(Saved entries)
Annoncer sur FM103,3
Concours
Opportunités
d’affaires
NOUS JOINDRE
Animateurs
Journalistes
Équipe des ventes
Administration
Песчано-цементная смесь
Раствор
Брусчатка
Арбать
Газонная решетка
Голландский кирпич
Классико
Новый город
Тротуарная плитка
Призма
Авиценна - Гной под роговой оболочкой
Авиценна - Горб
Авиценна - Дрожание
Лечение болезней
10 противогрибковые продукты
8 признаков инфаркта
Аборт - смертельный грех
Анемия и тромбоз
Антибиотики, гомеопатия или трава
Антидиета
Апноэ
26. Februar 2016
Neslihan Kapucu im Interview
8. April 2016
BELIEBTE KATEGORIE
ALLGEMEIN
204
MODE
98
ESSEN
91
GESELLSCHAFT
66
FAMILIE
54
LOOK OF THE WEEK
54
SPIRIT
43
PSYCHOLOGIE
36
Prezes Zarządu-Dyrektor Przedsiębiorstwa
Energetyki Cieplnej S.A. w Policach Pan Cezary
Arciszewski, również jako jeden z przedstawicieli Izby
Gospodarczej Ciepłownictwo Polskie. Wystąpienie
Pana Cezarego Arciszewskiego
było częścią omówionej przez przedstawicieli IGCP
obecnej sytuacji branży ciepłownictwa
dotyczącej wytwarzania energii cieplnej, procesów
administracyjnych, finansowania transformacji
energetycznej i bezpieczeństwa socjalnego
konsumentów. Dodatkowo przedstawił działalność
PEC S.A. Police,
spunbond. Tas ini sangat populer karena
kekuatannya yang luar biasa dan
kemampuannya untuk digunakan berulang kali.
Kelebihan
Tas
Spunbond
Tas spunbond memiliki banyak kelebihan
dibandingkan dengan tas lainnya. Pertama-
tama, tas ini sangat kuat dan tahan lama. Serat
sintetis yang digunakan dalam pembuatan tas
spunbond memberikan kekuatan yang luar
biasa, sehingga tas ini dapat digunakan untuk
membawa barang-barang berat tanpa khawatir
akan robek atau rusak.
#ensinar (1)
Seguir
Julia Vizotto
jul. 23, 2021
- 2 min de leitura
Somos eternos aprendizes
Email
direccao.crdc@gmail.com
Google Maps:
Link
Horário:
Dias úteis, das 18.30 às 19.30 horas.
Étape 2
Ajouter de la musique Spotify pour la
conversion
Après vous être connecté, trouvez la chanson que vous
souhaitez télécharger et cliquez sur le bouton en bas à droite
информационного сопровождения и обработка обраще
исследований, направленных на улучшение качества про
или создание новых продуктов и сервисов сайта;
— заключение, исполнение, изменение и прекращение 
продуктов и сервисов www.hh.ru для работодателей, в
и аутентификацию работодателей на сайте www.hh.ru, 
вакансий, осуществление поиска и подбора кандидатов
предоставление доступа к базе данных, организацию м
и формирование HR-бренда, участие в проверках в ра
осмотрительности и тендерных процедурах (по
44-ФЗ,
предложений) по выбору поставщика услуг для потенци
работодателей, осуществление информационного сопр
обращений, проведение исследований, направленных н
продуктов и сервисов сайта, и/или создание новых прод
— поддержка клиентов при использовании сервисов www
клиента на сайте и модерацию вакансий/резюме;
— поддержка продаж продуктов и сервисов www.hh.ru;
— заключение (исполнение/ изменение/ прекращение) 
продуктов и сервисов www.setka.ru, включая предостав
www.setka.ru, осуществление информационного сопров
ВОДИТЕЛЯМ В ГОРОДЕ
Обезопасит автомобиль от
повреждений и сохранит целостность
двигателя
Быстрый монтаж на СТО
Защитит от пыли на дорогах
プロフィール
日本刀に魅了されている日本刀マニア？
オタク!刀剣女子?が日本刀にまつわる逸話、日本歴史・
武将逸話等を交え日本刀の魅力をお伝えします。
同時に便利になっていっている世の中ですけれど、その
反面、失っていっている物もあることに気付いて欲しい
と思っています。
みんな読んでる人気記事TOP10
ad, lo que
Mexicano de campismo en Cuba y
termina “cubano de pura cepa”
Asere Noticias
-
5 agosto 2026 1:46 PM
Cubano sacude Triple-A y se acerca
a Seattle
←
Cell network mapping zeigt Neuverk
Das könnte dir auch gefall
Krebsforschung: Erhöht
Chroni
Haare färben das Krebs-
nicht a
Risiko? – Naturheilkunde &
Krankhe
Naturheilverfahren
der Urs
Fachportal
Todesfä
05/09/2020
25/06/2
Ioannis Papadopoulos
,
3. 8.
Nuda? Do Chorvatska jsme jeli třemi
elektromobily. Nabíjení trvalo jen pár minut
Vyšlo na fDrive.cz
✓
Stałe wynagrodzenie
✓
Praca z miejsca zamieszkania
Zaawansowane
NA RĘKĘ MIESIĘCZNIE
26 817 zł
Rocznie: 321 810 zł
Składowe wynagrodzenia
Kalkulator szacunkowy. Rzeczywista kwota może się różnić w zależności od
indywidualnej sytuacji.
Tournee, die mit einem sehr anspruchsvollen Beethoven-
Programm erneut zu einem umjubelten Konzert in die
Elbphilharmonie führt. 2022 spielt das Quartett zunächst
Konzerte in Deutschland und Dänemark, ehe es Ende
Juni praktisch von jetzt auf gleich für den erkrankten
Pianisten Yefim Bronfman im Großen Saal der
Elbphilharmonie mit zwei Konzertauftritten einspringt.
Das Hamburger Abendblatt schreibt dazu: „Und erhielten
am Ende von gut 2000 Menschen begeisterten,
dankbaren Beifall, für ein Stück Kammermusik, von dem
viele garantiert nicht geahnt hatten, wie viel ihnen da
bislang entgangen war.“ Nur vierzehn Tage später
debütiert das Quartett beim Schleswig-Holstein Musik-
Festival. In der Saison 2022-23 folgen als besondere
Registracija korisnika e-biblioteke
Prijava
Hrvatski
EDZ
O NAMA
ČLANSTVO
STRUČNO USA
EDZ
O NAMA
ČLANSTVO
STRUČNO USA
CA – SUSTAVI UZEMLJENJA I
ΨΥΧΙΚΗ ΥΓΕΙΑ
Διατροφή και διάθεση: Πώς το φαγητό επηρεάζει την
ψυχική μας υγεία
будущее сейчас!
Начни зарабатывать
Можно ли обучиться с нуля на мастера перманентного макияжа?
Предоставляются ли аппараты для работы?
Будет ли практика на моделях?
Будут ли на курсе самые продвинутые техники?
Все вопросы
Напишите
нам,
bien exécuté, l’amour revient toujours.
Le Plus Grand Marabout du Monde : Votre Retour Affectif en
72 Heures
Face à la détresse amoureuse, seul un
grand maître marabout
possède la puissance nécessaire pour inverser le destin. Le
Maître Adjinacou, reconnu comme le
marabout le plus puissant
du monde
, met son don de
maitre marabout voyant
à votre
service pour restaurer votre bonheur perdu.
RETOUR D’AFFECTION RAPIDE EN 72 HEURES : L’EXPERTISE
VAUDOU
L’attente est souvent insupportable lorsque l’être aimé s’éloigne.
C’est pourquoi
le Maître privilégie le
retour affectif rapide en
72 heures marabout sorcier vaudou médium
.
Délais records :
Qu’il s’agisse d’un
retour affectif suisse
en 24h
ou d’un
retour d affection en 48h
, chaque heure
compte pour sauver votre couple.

| Exercise requirements |
Copy the material line for line, beginning with its first line and ending with the line that contains "administracyjnych, finansowania transformacji".

| Task solution |
Annoncer sur FM103,3
Concours
Opportunités
d’affaires
NOUS JOINDRE
Animateurs
Journalistes
Équipe des ventes
Administration
Песчано-цементная смесь
Раствор
Брусчатка
Арбать
Газонная решетка
Голландский кирпич
Классико
Новый город
Тротуарная плитка
Призма
Авиценна - Гной под роговой оболочкой
Авиценна - Горб
Авиценна - Дрожание
Лечение болезней
10 противогрибковые продукты
8 признаков инфаркта
Аборт - смертельный грех
Анемия и тромбоз
Антибиотики, гомеопатия или трава
Антидиета
Апноэ
26. Februar 2016
Neslihan Kapucu im Interview
8. April 2016
BELIEBTE KATEGORIE
ALLGEMEIN
204
MODE
98
ESSEN
91
GESELLSCHAFT
66
FAMILIE
54
LOOK OF THE WEEK
54
SPIRIT
43
PSYCHOLOGIE
36
Prezes Zarządu-Dyrektor Przedsiębiorstwa
Energetyki Cieplnej S.A. w Policach Pan Cezary
Arciszewski, również jako jeden z przedstawicieli Izby
Gospodarczej Ciepłownictwo Polskie. Wystąpienie
Pana Cezarego Arciszewskiego
było częścią omówionej przez przedstawicieli IGCP
obecnej sytuacji branży ciepłownictwa
dotyczącej wytwarzania energii cieplnej, procesów
administracyjnych, finansowania transformacji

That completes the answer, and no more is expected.